- _Goal of the exercise_:
Reproduce verbatim the rows below between the line holding "tourists making up a big chunk of my" and the line holding "LUIS CZERNIAWSKI", inclusive. Leave the pictures out of your answer.

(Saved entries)
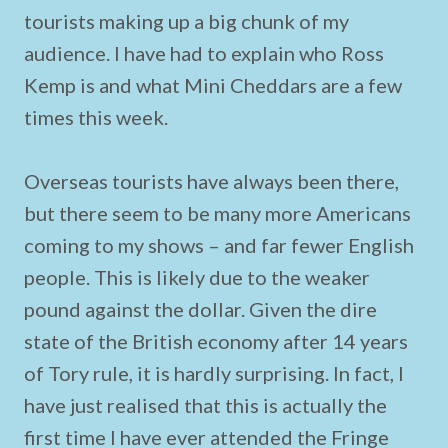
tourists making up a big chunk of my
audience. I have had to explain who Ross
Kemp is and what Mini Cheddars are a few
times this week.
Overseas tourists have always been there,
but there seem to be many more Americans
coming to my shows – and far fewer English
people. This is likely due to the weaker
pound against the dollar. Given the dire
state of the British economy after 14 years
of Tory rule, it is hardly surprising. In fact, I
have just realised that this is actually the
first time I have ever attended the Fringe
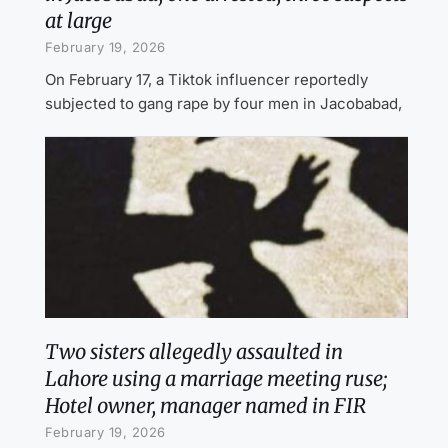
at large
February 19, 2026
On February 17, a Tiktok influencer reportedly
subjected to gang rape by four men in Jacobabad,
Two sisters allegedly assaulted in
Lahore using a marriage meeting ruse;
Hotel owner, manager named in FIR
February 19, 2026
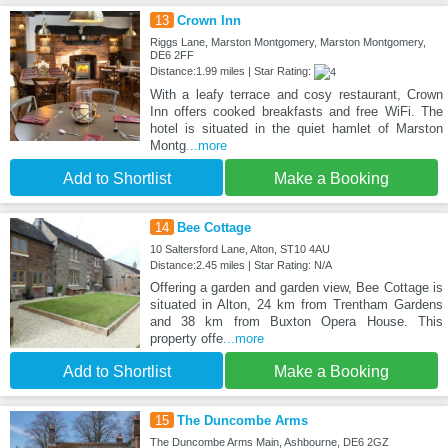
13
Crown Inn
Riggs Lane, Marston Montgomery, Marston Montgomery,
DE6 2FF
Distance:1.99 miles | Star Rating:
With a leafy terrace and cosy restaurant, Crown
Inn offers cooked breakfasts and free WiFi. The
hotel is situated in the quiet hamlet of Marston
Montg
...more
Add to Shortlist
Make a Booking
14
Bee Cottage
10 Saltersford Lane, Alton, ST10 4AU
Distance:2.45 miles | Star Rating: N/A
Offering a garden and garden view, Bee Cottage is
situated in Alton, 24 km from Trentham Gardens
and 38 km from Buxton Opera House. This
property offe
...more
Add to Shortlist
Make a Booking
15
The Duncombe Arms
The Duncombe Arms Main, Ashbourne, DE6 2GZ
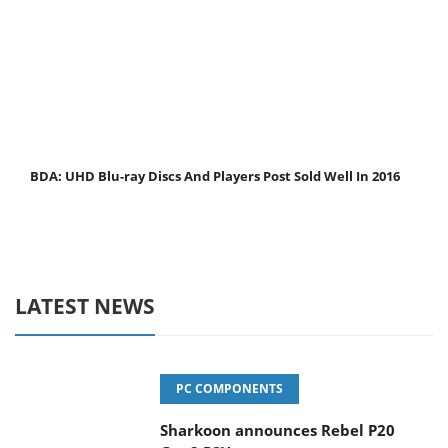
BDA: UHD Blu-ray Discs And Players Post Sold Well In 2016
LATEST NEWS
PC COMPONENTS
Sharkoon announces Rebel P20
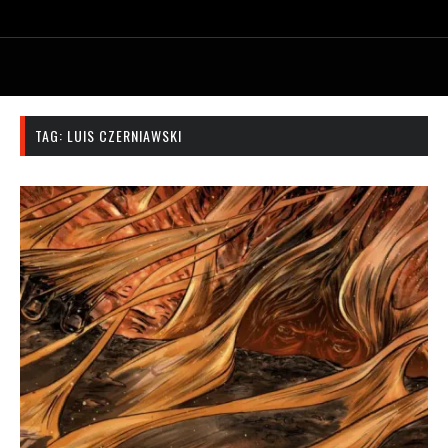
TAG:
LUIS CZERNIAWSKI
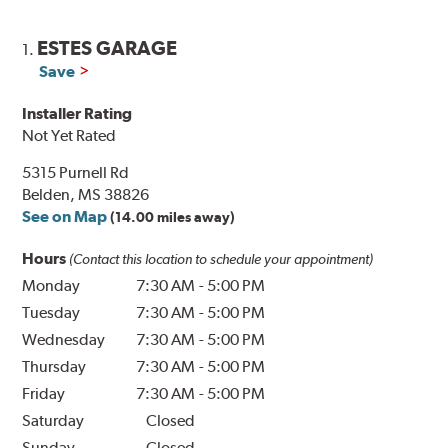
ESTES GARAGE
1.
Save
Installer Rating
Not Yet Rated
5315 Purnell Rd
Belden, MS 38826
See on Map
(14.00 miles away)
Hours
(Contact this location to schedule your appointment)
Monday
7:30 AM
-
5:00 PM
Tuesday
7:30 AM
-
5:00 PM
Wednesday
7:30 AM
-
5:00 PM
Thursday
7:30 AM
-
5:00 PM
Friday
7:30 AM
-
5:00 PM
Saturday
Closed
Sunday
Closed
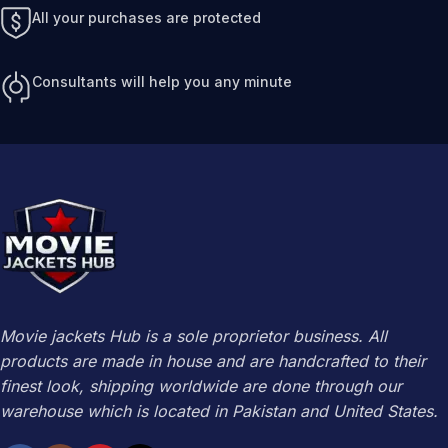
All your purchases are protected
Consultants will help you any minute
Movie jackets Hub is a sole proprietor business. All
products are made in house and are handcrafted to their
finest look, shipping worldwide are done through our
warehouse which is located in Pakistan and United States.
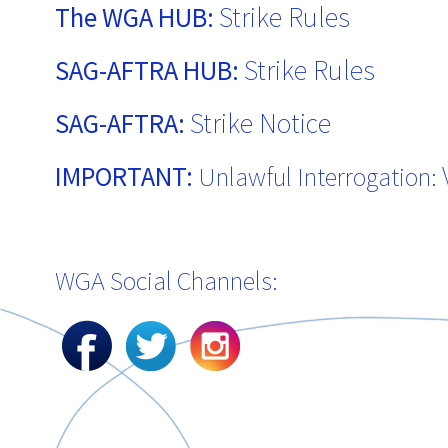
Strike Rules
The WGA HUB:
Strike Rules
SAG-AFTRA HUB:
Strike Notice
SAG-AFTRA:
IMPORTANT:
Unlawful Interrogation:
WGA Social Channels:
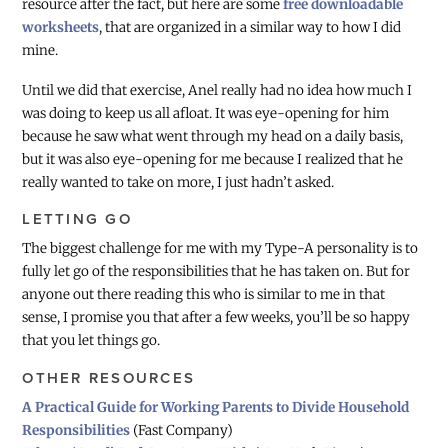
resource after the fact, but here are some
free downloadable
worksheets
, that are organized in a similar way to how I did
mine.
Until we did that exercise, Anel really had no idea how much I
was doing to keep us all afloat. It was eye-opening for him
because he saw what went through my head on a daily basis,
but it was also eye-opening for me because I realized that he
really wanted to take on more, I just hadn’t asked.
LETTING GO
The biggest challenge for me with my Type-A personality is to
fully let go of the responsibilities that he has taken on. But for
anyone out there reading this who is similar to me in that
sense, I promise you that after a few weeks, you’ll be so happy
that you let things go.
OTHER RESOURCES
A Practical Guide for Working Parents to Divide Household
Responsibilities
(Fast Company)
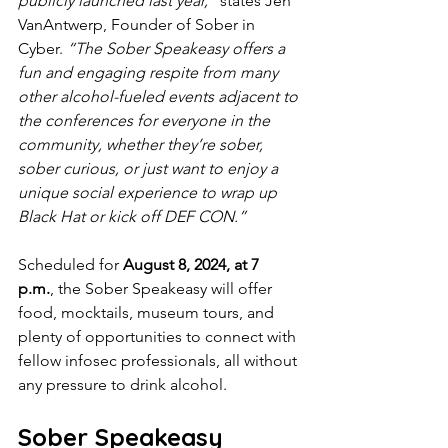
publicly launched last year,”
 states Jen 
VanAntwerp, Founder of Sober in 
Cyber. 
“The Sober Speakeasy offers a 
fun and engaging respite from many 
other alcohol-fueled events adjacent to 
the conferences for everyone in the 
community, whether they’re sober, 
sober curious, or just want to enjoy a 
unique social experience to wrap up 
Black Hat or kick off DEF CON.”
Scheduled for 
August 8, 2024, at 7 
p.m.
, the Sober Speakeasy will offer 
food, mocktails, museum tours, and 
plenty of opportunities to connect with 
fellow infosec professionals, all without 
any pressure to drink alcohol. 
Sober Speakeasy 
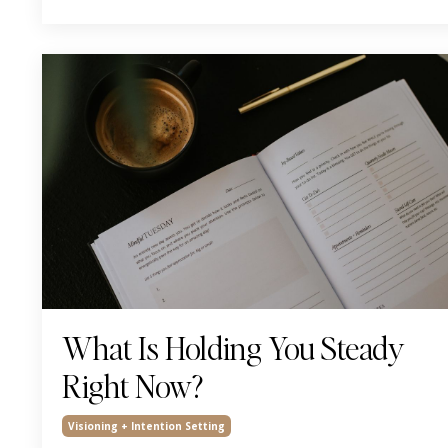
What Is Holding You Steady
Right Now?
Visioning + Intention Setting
==
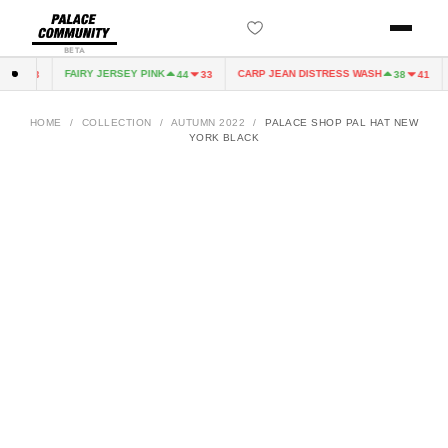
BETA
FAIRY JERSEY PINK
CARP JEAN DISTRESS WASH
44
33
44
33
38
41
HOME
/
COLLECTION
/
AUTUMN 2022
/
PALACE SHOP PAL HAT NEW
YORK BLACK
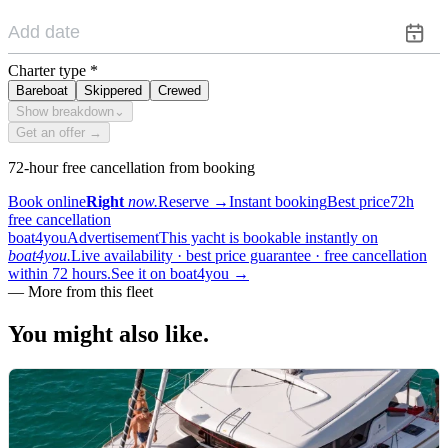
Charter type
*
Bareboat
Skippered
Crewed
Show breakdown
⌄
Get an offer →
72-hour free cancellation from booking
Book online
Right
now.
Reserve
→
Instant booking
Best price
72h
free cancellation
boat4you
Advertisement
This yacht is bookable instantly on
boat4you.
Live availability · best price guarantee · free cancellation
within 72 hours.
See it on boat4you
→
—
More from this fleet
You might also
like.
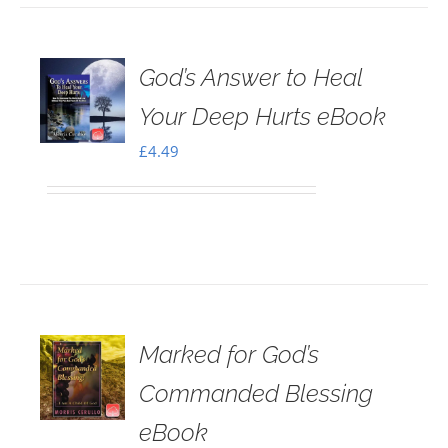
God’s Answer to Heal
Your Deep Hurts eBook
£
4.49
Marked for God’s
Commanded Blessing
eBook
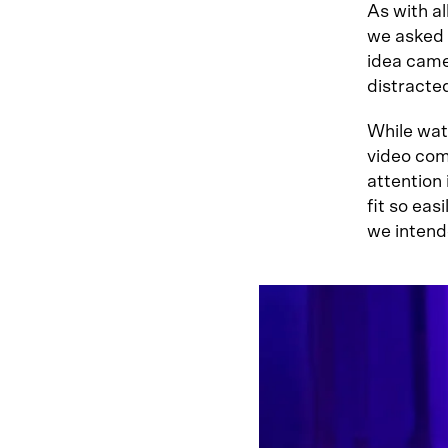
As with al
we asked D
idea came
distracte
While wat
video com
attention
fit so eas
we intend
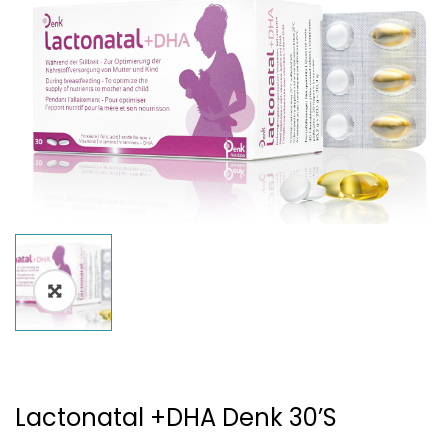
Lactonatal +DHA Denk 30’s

- _Solution for this exercise_:
tourists making up a big chunk of my
audience. I have had to explain who Ross
Kemp is and what Mini Cheddars are a few
times this week.
Overseas tourists have always been there,
but there seem to be many more Americans
coming to my shows – and far fewer English
people. This is likely due to the weaker
pound against the dollar. Given the dire
state of the British economy after 14 years
of Tory rule, it is hardly surprising. In fact, I
have just realised that this is actually the
first time I have ever attended the Fringe
at large
February 19, 2026
On February 17, a Tiktok influencer reportedly
subjected to gang rape by four men in Jacobabad,
Two sisters allegedly assaulted in
Lahore using a marriage meeting ruse;
Hotel owner, manager named in FIR
February 19, 2026
13
Crown Inn
Riggs Lane, Marston Montgomery, Marston Montgomery,
DE6 2FF
Distance:1.99 miles | Star Rating:
With a leafy terrace and cosy restaurant, Crown
Inn offers cooked breakfasts and free WiFi. The
hotel is situated in the quiet hamlet of Marston
Montg
...more
Add to Shortlist
Make a Booking
14
Bee Cottage
10 Saltersford Lane, Alton, ST10 4AU
Distance:2.45 miles | Star Rating: N/A
Offering a garden and garden view, Bee Cottage is
situated in Alton, 24 km from Trentham Gardens
and 38 km from Buxton Opera House. This
property offe
...more
Add to Shortlist
Make a Booking
15
The Duncombe Arms
The Duncombe Arms Main, Ashbourne, DE6 2GZ
BDA: UHD Blu-ray Discs And Players Post Sold Well In 2016
LATEST NEWS
PC COMPONENTS
Sharkoon announces Rebel P20
TAG:
LUIS CZERNIAWSKI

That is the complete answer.